-- START Entries provided --
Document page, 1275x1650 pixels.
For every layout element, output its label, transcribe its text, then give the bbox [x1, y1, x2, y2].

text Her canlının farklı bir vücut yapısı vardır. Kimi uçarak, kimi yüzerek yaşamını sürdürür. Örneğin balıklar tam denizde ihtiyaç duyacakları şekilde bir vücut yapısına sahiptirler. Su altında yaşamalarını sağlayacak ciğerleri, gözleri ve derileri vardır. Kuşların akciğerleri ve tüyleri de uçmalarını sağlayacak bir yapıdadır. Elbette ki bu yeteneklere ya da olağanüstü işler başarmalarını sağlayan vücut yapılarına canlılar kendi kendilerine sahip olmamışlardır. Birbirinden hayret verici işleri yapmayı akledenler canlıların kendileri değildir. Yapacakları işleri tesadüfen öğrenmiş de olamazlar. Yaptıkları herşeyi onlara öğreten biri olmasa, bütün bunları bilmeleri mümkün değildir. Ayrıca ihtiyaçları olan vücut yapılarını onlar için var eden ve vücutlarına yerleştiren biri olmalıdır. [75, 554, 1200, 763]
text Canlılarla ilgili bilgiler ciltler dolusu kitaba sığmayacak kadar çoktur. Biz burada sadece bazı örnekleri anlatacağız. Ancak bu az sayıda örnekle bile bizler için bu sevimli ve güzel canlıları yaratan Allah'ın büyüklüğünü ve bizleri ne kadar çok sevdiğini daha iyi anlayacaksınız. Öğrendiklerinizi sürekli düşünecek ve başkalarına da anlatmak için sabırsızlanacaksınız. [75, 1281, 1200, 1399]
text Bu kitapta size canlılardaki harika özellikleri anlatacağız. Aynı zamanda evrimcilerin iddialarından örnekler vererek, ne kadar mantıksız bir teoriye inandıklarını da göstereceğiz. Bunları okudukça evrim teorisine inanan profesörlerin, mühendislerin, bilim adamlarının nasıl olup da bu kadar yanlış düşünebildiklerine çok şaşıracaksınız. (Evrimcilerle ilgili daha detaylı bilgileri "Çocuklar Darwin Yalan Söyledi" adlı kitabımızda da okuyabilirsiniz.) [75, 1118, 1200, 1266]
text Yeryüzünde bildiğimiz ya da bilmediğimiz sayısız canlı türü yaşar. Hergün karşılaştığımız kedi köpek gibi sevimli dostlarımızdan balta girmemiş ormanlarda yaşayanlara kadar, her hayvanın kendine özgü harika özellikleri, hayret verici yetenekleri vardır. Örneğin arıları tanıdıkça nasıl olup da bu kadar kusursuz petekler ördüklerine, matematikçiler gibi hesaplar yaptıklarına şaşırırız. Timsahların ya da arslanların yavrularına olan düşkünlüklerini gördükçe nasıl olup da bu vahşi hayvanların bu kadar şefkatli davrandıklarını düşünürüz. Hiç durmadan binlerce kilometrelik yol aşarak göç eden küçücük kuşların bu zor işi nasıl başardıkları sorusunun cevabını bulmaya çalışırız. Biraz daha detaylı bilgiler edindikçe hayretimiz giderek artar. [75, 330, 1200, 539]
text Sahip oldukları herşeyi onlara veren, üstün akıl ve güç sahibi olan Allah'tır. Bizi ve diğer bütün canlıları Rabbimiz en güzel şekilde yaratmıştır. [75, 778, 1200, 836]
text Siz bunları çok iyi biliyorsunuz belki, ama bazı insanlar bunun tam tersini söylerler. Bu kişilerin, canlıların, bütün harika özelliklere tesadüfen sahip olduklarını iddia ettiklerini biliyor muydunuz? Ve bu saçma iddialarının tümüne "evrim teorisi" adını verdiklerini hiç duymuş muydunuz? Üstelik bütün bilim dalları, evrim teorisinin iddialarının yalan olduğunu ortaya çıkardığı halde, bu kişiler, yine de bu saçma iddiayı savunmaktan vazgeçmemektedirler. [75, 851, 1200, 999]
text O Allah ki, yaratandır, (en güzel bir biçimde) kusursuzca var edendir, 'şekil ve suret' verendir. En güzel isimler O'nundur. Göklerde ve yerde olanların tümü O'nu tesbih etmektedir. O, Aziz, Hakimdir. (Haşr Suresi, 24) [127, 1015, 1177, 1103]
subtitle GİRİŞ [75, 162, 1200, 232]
-- END Entries provided --
* What the task asks *
Print the records above again, line for line, with no changes.

* Task answer *
Document page, 1275x1650 pixels.
For every layout element, output its label, transcribe its text, then give the bbox [x1, y1, x2, y2].

text Her canlının farklı bir vücut yapısı vardır. Kimi uçarak, kimi yüzerek yaşamını sürdürür. Örneğin balıklar tam denizde ihtiyaç duyacakları şekilde bir vücut yapısına sahiptirler. Su altında yaşamalarını sağlayacak ciğerleri, gözleri ve derileri vardır. Kuşların akciğerleri ve tüyleri de uçmalarını sağlayacak bir yapıdadır. Elbette ki bu yeteneklere ya da olağanüstü işler başarmalarını sağlayan vücut yapılarına canlılar kendi kendilerine sahip olmamışlardır. Birbirinden hayret verici işleri yapmayı akledenler canlıların kendileri değildir. Yapacakları işleri tesadüfen öğrenmiş de olamazlar. Yaptıkları herşeyi onlara öğreten biri olmasa, bütün bunları bilmeleri mümkün değildir. Ayrıca ihtiyaçları olan vücut yapılarını onlar için var eden ve vücutlarına yerleştiren biri olmalıdır. [75, 554, 1200, 763]
text Canlılarla ilgili bilgiler ciltler dolusu kitaba sığmayacak kadar çoktur. Biz burada sadece bazı örnekleri anlatacağız. Ancak bu az sayıda örnekle bile bizler için bu sevimli ve güzel canlıları yaratan Allah'ın büyüklüğünü ve bizleri ne kadar çok sevdiğini daha iyi anlayacaksınız. Öğrendiklerinizi sürekli düşünecek ve başkalarına da anlatmak için sabırsızlanacaksınız. [75, 1281, 1200, 1399]
text Bu kitapta size canlılardaki harika özellikleri anlatacağız. Aynı zamanda evrimcilerin iddialarından örnekler vererek, ne kadar mantıksız bir teoriye inandıklarını da göstereceğiz. Bunları okudukça evrim teorisine inanan profesörlerin, mühendislerin, bilim adamlarının nasıl olup da bu kadar yanlış düşünebildiklerine çok şaşıracaksınız. (Evrimcilerle ilgili daha detaylı bilgileri "Çocuklar Darwin Yalan Söyledi" adlı kitabımızda da okuyabilirsiniz.) [75, 1118, 1200, 1266]
text Yeryüzünde bildiğimiz ya da bilmediğimiz sayısız canlı türü yaşar. Hergün karşılaştığımız kedi köpek gibi sevimli dostlarımızdan balta girmemiş ormanlarda yaşayanlara kadar, her hayvanın kendine özgü harika özellikleri, hayret verici yetenekleri vardır. Örneğin arıları tanıdıkça nasıl olup da bu kadar kusursuz petekler ördüklerine, matematikçiler gibi hesaplar yaptıklarına şaşırırız. Timsahların ya da arslanların yavrularına olan düşkünlüklerini gördükçe nasıl olup da bu vahşi hayvanların bu kadar şefkatli davrandıklarını düşünürüz. Hiç durmadan binlerce kilometrelik yol aşarak göç eden küçücük kuşların bu zor işi nasıl başardıkları sorusunun cevabını bulmaya çalışırız. Biraz daha detaylı bilgiler edindikçe hayretimiz giderek artar. [75, 330, 1200, 539]
text Sahip oldukları herşeyi onlara veren, üstün akıl ve güç sahibi olan Allah'tır. Bizi ve diğer bütün canlıları Rabbimiz en güzel şekilde yaratmıştır. [75, 778, 1200, 836]
text Siz bunları çok iyi biliyorsunuz belki, ama bazı insanlar bunun tam tersini söylerler. Bu kişilerin, canlıların, bütün harika özelliklere tesadüfen sahip olduklarını iddia ettiklerini biliyor muydunuz? Ve bu saçma iddialarının tümüne "evrim teorisi" adını verdiklerini hiç duymuş muydunuz? Üstelik bütün bilim dalları, evrim teorisinin iddialarının yalan olduğunu ortaya çıkardığı halde, bu kişiler, yine de bu saçma iddiayı savunmaktan vazgeçmemektedirler. [75, 851, 1200, 999]
text O Allah ki, yaratandır, (en güzel bir biçimde) kusursuzca var edendir, 'şekil ve suret' verendir. En güzel isimler O'nundur. Göklerde ve yerde olanların tümü O'nu tesbih etmektedir. O, Aziz, Hakimdir. (Haşr Suresi, 24) [127, 1015, 1177, 1103]
subtitle GİRİŞ [75, 162, 1200, 232]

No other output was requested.